L’Inde a ratifié le Pacte international relatif aux droits économiques, sociaux et culturels (PIDESC) en 1976, et a fait l’objet de son dernier examen en 2008 [11], 18 ans après l’examen précédent. Dans ses observations finales, le Comité des droits économiques, sociaux et culturels a noté que l’Inde avait fourni des informations incomplètes et insuffisamment détaillées, et qu’elle n’avait pas répondu à certaines des questions qui lui avaient été posées, ce qui avait eu une incidence sur l’évaluation. Le Comité a souligné l’absence de mécanismes nationaux efficaces visant à véritablement mettre en œuvre le Pacte, et a fait part de ses préoccupations en ce qui concerne :

• les discriminations
• le faible niveau des salaires
• l’absence de protection sociale pour les personnes travaillant dans le secteur informel
• les chiffres élevés des violences domestiques à l’égard des femmes
• la traite des êtres humains
• les niveaux élevés de pauvreté
• l’absence de politique nationale en matière de logement, d’où un nombre élevé de personnes sans abri
• des signalements d’expulsions forcées
• l’accès limité aux services de santé de base, qui se traduit par des taux élevés de mortalité infantile et maternelle
• le manque d’accès à l’eau potable
• l’insuffisance de l’indemnisation des victimes de la tragédie de Bhopal, ou son absence
• le faible taux de scolarisation parmi les communautés marginalisées
• l’insuffisance des ressources financières allouées aux institutions de défense des droits humains

Le sixième rapport périodique est actuellement attendu depuis 13 ans. S’il reste encore à voir si les recommandations seront un jour mises en œuvre, le gouvernement actuel a commencé à réprimer les droits économiques, sociaux et culturels de la population, en représailles contre celles et ceux qui exercent leurs droits civils et politiques. Amnesty International a recueilli des informations sur l’utilisation par les autorités indiennes d’expulsions forcées et de démolitions punitives comme moyen d’infliger des sanctions extrajudiciaires à des minorités religieuses telles que les musulmans, qui osent protester contre les politiques majoritaires du gouvernement.
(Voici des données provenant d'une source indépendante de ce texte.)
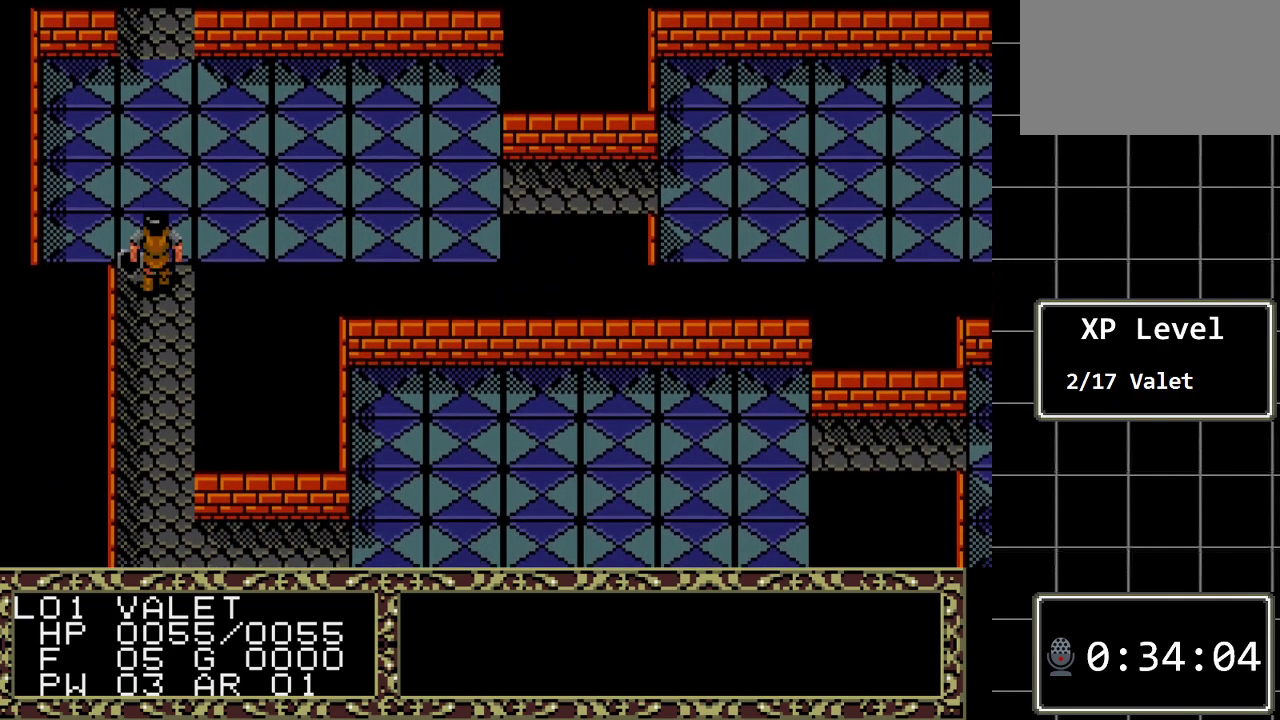
{"buttons": ["DPAD_UP"], "events": []}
Enfin, la remise des rapports de l’Inde au titre de la Convention sur l’élimination de toutes les formes de discrimination à l’égard des femmes et de la Convention relative aux droits de l’enfant n’a que trop tardé.

• Dialogue avec le Haut-Commissariat des Nations unies aux droits de l’homme (HCDH)

L’Inde a également fait l’objet de deux rapports, en 2018 [12] et 2019 [13], du HCDH sur la situation des droits humains au Cachemire. Ces deux rapports appelaient les autorités indiennes à honorer les obligations qui sont les leurs en vertu du droit international relatif aux droits humains dans la région, à abroger ou à modifier les lois répressives telles que la Loi relative aux pouvoirs spéciaux des forces armées (Jammu-et-Cachemire) et la Loi relative à la sécurité publique du territoire pour Jammu-et-Cachemire, à mettre fin aux restrictions imposées aux journalistes et à enquêter sur toutes les interdictions ou restrictions générales.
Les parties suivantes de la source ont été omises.